Well said, Jonathan. If I were an extrovert, I'd send you a note of congratulations.

12 comments:

Elimare said...

oh wow, that makes so much sense now - that whole thing of needing 'alone time' that was me for the week after Christmas.

Miss Grace said...

Article hits it pretty spot on.

Emmy said...

I like that!

I am married to an extrovert who many times misunderstands my approach to social situations as shy. I'll definitely be sending him a link to your site.

The Modern Gal said...

I love that article. I'm guessing most extroverts won't appreciate it, though?

Marie said...

that is SUCH a great article!

setagel said...

I found this book:
http://www.amazon.com/Party-One-Manifesto-Anneli-Rufus/dp/1569245134

to be a great comfort, especially at a time when I was dating a super-extrovert who didn't quite 'get' my introversion. We introverts can always use more defenders!

only a movie said...

Oh I love this. Validation.

Michele said...

It's worse if you're an introvert AND shy! I find it easier to deal now I'm that much older, but as a teenager, it was hell. I often spend an hour or two in company with someone else and speak about 1 sentence for every four of theirs (which actually works fine because most people prefer to talk rather than listen!)

Camera Obscura said...

So say we all.

chewbob said...

*sigh* I think I'm both. I sometimes crave alone time and sometimes crave people. I wouldn't even say there's a dominant one.

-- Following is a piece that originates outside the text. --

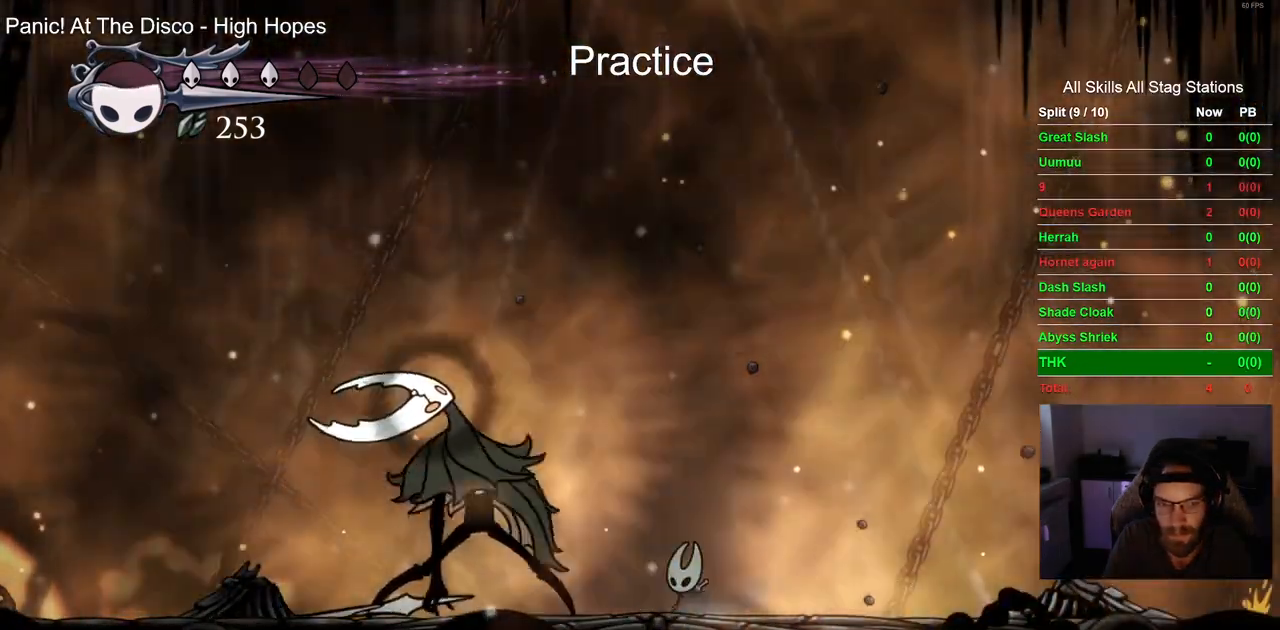
{"dt_ms": 500, "buttons": ["DPAD_LEFT"], "left_stick": "center", "right_stick": "center", "events": [[133, "DPAD_LEFT", "down"], [200, "SQUARE", "down"], [383, "SQUARE", "up"]]}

Some days I just want to hang out with everyone on the entire planet while other days I want to sit in my apartment and watch an entire season of "House". It's almost more aggravating not being able to pin down if I'm an intro or an extro.

crone51 said...

Chewbob- I am exactly the same way. Sometimes the only people I want to interact with are my dogs ( and rumor hath it they are not exactly people) and other times I want to get to know every human on the planet. Has been this way for a very long time. After all these years I think I have learned to cherish both wacky parts of my increasingly wacky self.

bikegirl said...

That makes SO much sense. When I lived with my parents, I didn't really have any alone time because my whole family was always around, and I was miserable. Now that I live alone, I'm a lot happier and feel more at peace. I thought I would get lonely living alone, but that hasn't been the case in the least.
I especially like the part of the article where the writer says that introverts are the majority of the gifted population ;)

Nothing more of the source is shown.